Saved entries.

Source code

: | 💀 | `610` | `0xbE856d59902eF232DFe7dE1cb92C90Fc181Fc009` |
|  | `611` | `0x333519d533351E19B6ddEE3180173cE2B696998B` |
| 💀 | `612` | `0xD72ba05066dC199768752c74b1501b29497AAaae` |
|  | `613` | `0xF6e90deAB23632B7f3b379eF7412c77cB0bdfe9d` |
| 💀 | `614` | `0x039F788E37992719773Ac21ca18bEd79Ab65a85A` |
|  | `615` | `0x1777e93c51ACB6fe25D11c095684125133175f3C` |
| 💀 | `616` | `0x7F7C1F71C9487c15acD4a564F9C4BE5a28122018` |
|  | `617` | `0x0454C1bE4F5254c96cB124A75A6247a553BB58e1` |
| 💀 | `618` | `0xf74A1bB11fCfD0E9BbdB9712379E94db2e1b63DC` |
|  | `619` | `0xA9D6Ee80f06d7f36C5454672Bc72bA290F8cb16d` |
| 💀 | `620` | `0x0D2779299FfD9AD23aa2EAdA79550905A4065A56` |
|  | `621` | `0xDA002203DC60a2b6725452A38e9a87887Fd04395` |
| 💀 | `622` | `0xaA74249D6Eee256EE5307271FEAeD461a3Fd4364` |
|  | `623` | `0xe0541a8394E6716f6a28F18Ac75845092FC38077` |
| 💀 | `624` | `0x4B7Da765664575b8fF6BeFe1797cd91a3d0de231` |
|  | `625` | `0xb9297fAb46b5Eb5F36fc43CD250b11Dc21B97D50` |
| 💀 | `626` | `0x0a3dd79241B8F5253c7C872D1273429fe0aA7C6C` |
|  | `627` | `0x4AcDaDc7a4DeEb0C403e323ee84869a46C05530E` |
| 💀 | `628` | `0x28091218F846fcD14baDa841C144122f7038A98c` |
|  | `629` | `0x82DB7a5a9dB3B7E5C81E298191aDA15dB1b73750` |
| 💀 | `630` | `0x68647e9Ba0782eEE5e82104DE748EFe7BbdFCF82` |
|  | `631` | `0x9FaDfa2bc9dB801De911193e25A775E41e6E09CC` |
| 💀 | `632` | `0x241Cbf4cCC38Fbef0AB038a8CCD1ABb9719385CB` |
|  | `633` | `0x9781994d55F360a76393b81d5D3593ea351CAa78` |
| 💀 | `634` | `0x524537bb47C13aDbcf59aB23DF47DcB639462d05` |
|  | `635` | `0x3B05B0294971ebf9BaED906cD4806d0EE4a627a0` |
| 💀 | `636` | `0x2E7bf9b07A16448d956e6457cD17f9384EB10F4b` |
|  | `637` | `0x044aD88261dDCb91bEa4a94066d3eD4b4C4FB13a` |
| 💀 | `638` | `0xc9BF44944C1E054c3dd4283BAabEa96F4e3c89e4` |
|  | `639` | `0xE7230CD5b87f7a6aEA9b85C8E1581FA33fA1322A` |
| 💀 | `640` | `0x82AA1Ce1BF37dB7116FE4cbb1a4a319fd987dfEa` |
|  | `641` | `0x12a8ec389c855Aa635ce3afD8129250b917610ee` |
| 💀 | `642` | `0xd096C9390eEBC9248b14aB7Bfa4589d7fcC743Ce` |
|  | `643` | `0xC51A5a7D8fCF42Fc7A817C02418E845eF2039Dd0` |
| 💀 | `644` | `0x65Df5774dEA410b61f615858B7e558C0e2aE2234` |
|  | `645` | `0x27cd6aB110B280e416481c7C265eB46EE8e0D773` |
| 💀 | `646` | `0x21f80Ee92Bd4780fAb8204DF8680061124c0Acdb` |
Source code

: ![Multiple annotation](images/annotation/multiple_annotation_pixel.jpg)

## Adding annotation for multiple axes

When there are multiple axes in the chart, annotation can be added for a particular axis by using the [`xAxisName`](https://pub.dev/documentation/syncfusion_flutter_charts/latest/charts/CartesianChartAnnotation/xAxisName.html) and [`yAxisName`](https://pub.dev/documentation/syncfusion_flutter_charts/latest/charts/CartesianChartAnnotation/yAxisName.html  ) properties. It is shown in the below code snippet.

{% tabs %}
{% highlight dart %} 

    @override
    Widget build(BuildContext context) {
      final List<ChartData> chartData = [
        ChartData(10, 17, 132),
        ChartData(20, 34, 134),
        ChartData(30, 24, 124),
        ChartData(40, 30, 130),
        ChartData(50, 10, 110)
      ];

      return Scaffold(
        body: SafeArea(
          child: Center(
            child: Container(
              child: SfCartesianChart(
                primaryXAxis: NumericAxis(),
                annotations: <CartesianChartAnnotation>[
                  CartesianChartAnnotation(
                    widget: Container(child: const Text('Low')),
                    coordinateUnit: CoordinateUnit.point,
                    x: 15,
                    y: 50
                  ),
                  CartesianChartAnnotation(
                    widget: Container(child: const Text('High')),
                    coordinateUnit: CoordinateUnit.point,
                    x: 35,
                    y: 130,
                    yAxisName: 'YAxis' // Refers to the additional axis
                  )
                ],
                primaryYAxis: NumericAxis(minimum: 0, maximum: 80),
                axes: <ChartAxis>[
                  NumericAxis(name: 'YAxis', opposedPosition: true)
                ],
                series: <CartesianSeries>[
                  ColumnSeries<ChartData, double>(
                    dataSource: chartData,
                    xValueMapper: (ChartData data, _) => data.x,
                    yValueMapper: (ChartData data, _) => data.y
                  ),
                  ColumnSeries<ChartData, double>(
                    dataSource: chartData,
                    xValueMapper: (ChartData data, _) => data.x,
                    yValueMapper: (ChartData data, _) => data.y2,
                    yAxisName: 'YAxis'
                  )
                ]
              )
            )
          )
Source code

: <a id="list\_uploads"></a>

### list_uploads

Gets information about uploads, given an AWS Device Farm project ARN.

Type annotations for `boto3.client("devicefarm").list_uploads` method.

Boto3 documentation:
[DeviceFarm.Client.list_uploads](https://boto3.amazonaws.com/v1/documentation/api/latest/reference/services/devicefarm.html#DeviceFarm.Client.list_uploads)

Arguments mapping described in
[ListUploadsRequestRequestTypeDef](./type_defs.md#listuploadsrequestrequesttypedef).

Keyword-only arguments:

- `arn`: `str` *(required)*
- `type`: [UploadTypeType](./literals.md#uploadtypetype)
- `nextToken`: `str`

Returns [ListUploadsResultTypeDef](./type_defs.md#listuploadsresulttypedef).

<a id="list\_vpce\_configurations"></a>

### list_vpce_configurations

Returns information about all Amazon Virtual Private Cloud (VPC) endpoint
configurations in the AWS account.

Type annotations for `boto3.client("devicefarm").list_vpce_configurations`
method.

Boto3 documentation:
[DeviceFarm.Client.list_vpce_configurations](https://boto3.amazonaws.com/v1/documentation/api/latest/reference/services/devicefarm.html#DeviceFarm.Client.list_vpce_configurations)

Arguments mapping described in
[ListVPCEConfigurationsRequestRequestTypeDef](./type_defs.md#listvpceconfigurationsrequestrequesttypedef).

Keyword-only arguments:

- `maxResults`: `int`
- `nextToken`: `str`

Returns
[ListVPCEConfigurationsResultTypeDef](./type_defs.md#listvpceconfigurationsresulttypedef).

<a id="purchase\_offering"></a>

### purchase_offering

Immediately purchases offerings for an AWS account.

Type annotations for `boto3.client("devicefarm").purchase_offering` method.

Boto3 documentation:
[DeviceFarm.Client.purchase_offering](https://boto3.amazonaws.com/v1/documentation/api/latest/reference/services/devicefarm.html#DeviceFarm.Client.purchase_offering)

Request. How many of the lines above hold the word "Returns"? State that number and nothing else.

Task response. 3